*EXERCISE OBJECTIVE:* Within the material below, transcribe exactly the lines from the one holding "- wall art [551,193,595,224]" through the one holding "air purifier [301,242,331,292]", keeping both ends and skipping the rest.

*RAW DATA:*

>>>>

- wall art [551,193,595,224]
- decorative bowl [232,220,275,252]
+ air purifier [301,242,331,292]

<<<<
>>>>

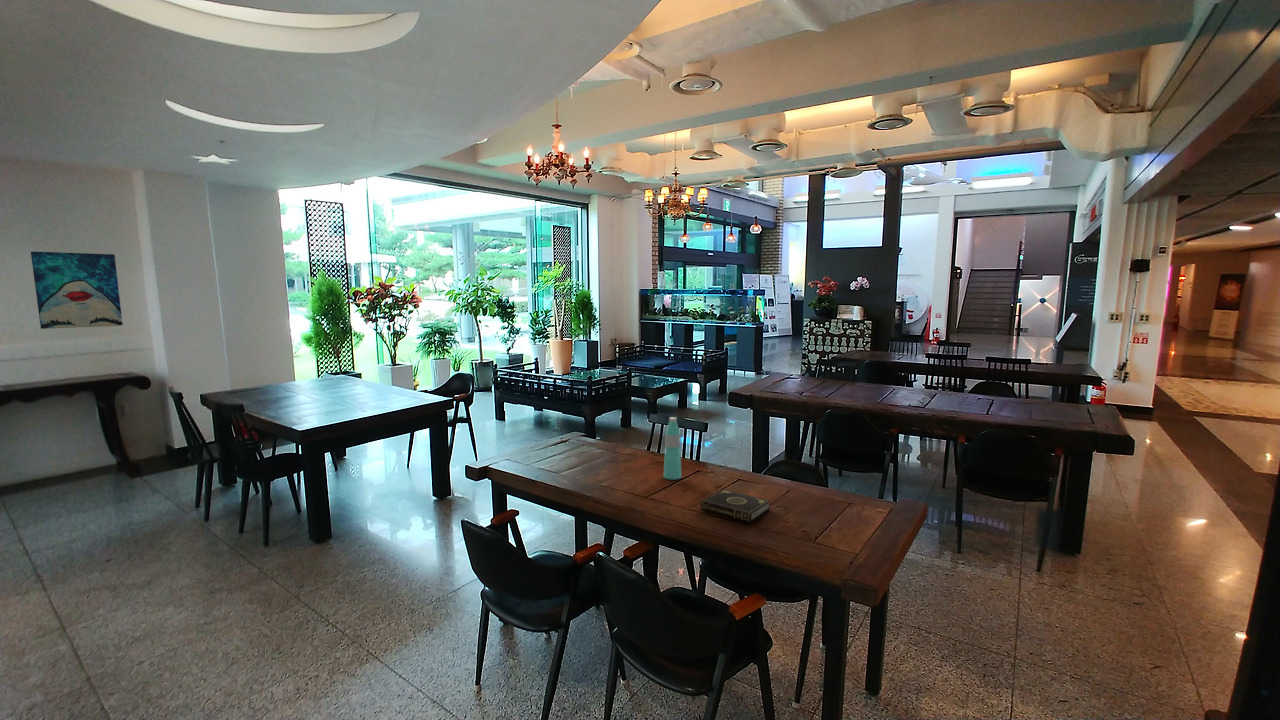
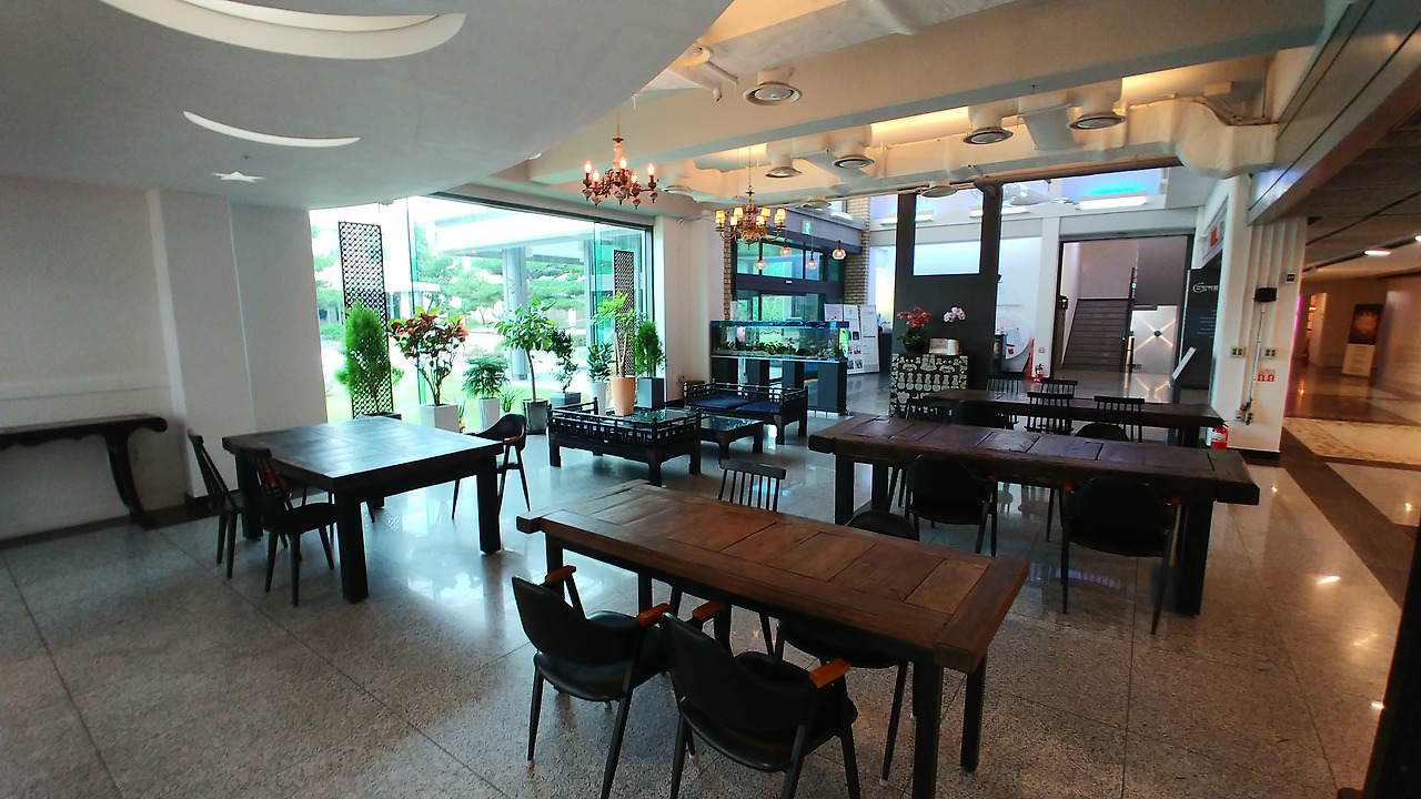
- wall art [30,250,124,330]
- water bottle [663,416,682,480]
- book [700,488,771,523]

<<<<

*SOLUTION TO THIS TASK:*
- wall art [551,193,595,224]
- decorative bowl [232,220,275,252]
+ air purifier [301,242,331,292]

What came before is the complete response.